©jerry uelsmann
 
 
 
 
 
 
 
 
 
 

Havia púrpura, amarelo-ouro e rosa em sereno excesso no horizonte. Eu voltava a uma cidade que conhecera em estado de sonambulismo por apenas um dia, mas não a via, apenas sabia que era ela, sem a menor possibilidade de engano. O esplendor sumarento e leve do céu me acendia em sensação de triunfo e certeza. Em meio à grande confusão do sonho, à turbulência incoerente e maníaca de milhares de imagens, a Grande Aurora. Não esqueço.
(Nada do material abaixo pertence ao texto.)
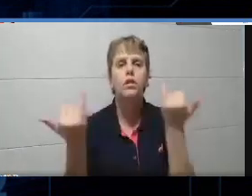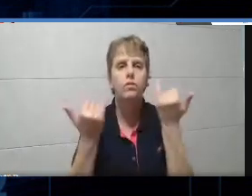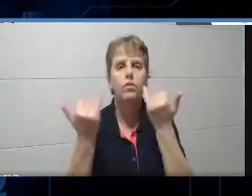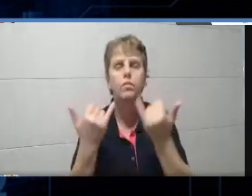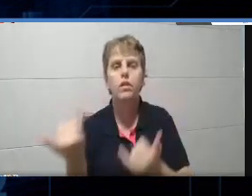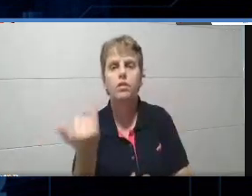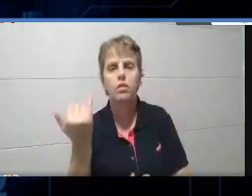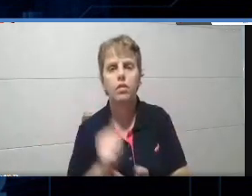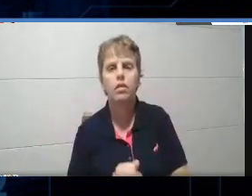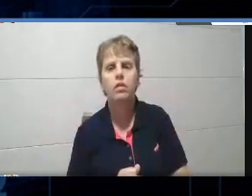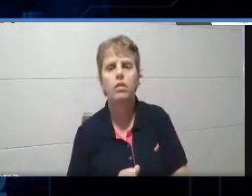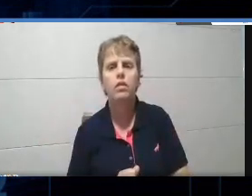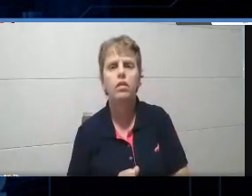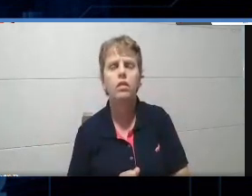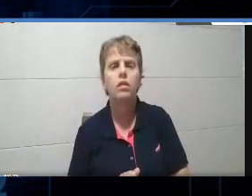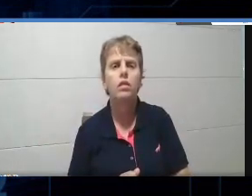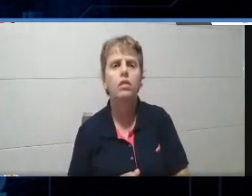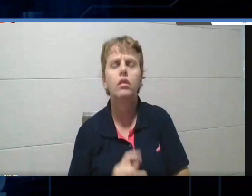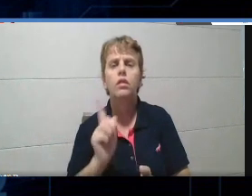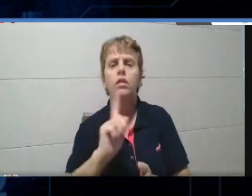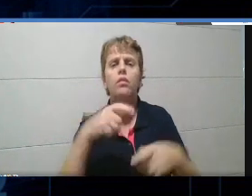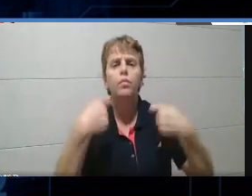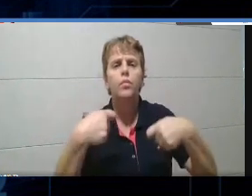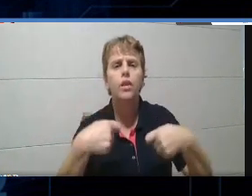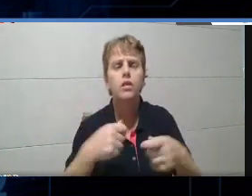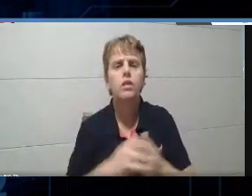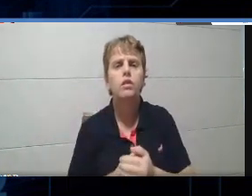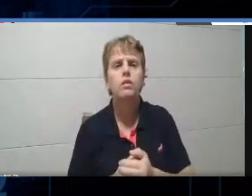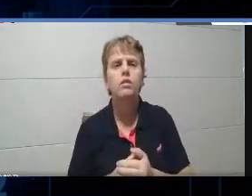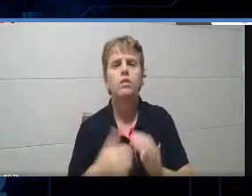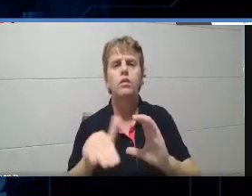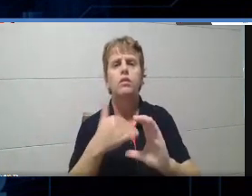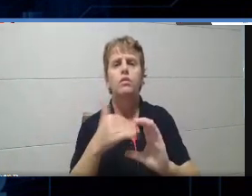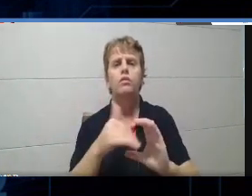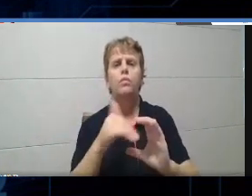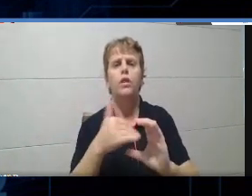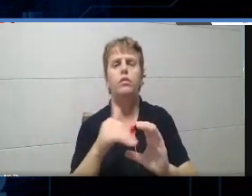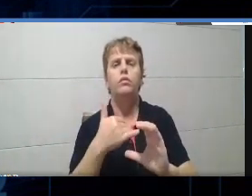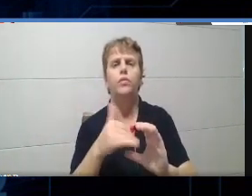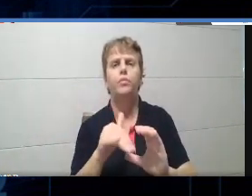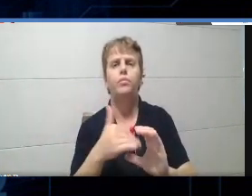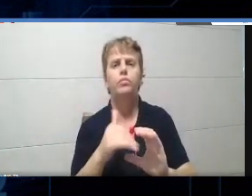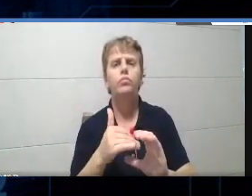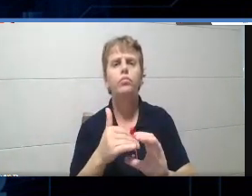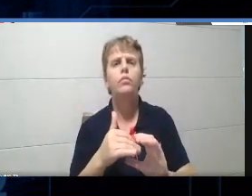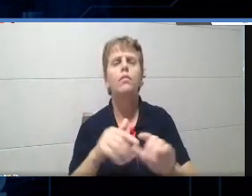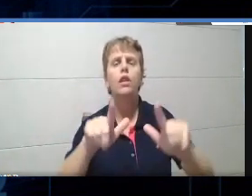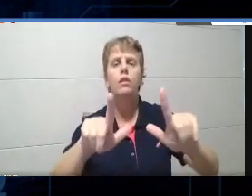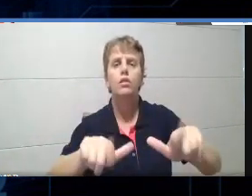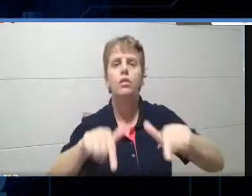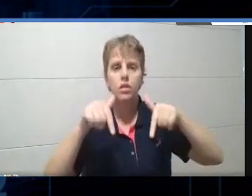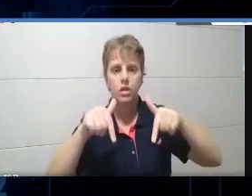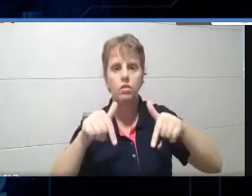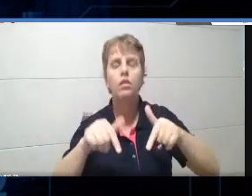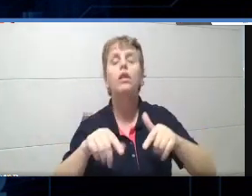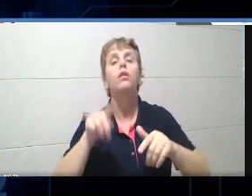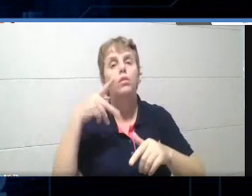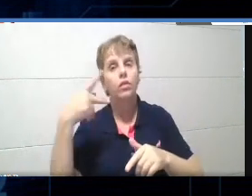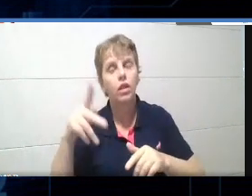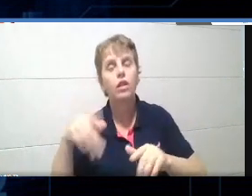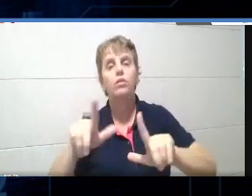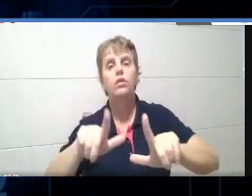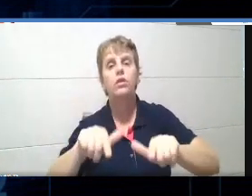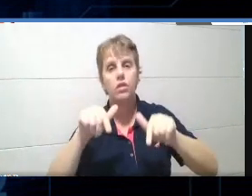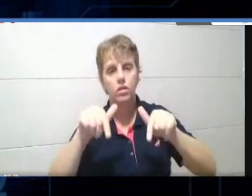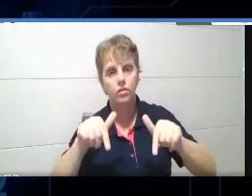né? Não há necessidade de você mandar um e-mail solicitando o seu certificado. Ele vai ser gerado automaticamente. Eu li também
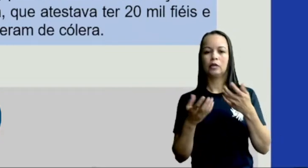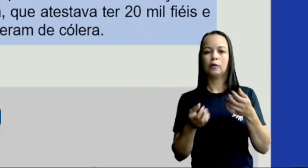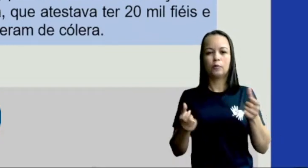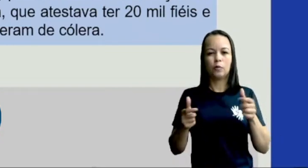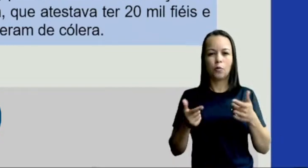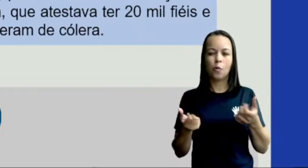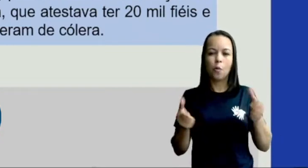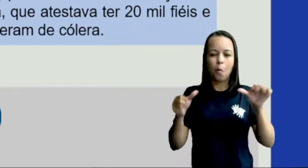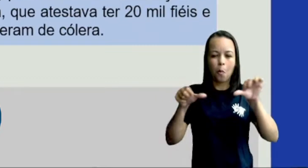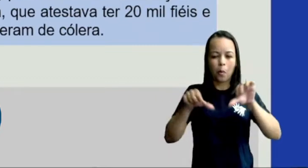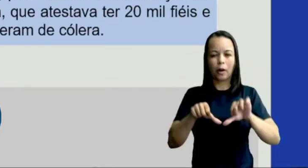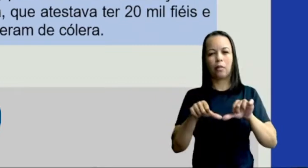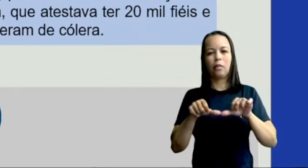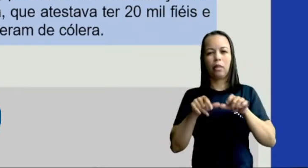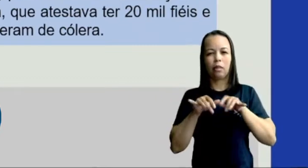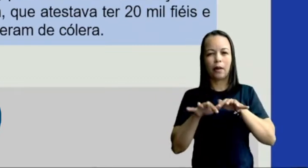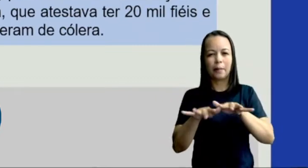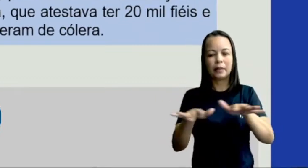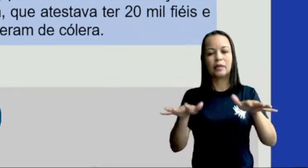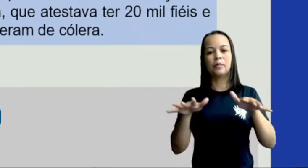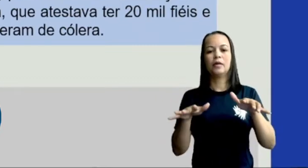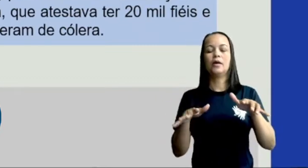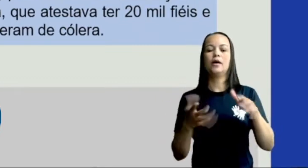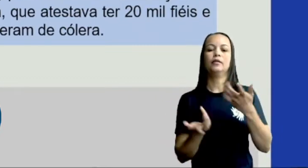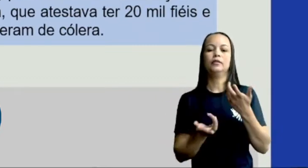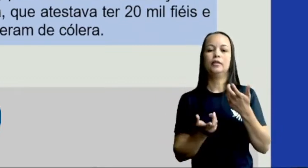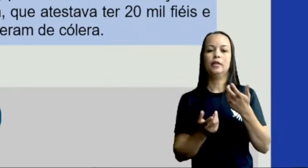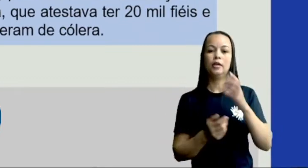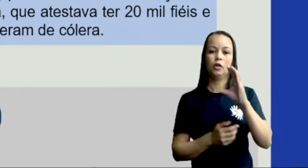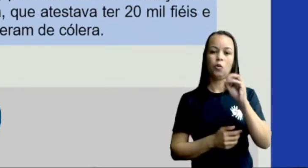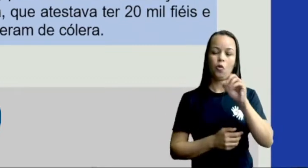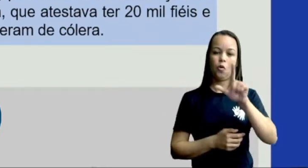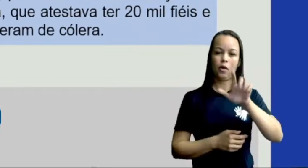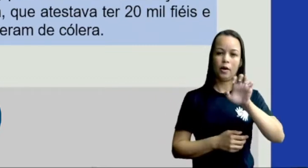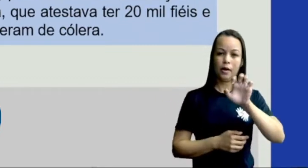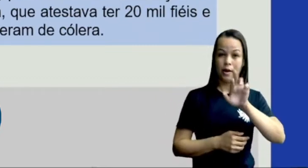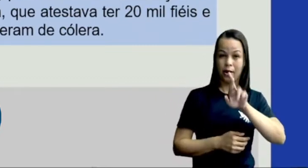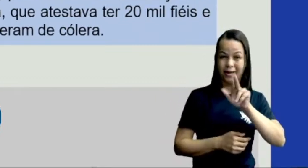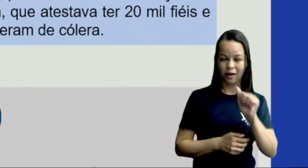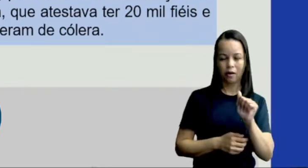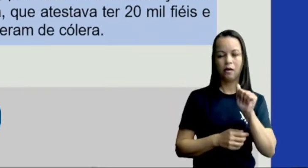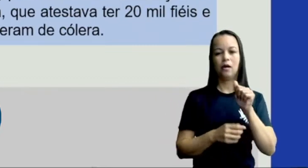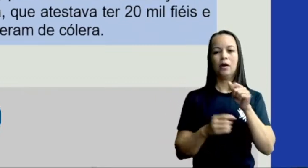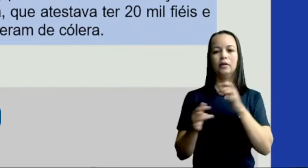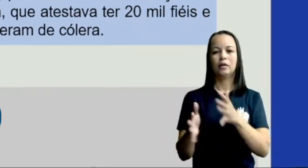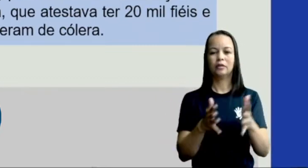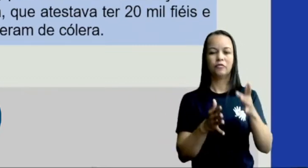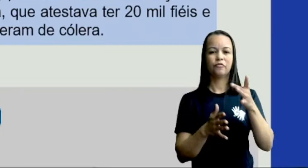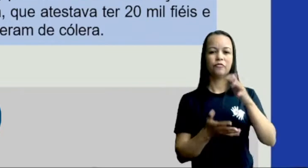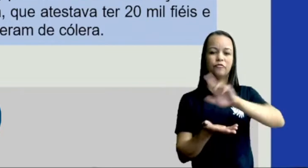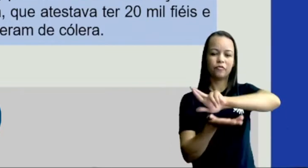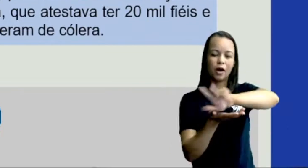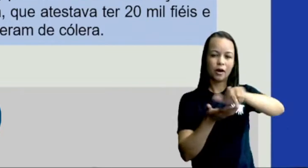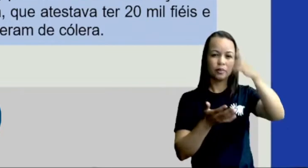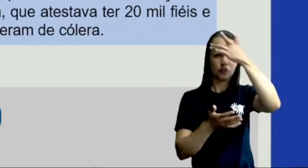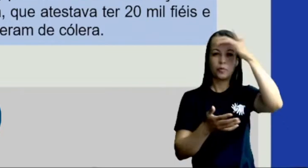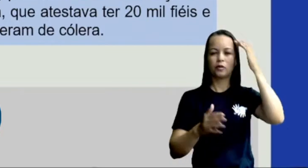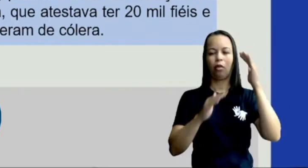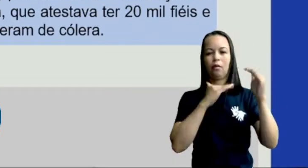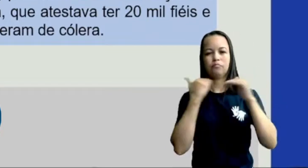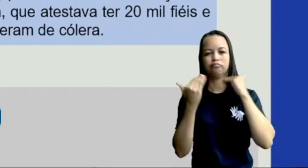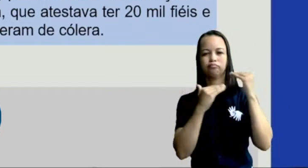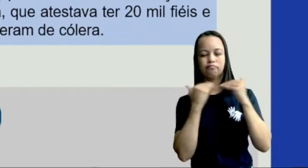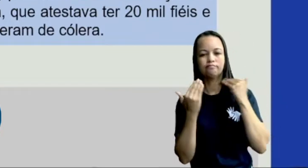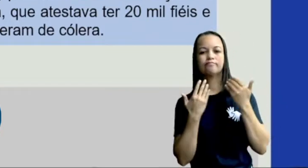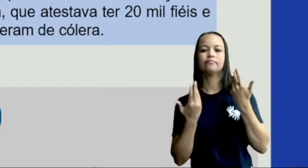cólera, que resultou numa grande quantidade de pessoas mortas. Segundo apontam historiadores,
Impossível esquecer um fragmento de harmonia perfeita destacado dos pesadelos que são a realidade mais constante das minhas noites.

 

E então eu creio: haverá um dia em que toda esta prolixa dissolução, todo este mar de fertilidade exasperada e dispersão suplicante, toda esta inúmera dor, se resolverá numa ordem tranquila, superior, em nuvens de ouro sóbrio num horizonte de pós-fim de mundo.

 

Em outro sonho, outro esplendor de ressurreição, o frescor de uma aurora paradisíaca emergindo do horror puro. Nesse eu me erguia como um monumento, a cabeça humilde, o tronco guerreiro, banhado de afirmação e certeza. Não um deus, nunca um deus, mas um homem finalmente inteiro, síntese de graça, virilidade, orgulho, humilhação, dúvida, conquista, abdicação, triunfo, erigido em estátua límpida, o coração em pé, o sexo vivo, a cabeça coroada de vento, uma reverência final a tudo quanto existe, uma blasfêmia redimida em benção.

 

Para onde irão estas embarcações de leve luz, esta expedição de barcos de papel comandada por um Jasão sem faro marinho e sem amparo dos deuses, essas velas de adeus permanente e permanente indecisão de partida, essas cascas de nozes expostas a maremotos, esses despojos de naufrágio incoerentes e sem esperança de a mão do Acaso organizar-lhes em sentido, esses veleiros soçobrados e orgulhosos, esses desafiadores inconvictos da arrebentação? Para onde irão as incertezas de mim com seu frágil heroísmo, sua audácia penitente, seus princípios por conquistar e seus fins por intuir?

 

Não sei. E sinto que o chão de meu cotidiano oculta o grande oceano de Netuno, o que me faz tremer de ansiedade e desejo e apostar numa redenção que poderá vir de um tremor de terra. Assim me encaminho para a Grande Aurora, tendo de seguro apenas o poder de formar e adivinhar, empolgado pela travessia e cego como todo visionário ardente. O medo é amparo, a incerteza é guia.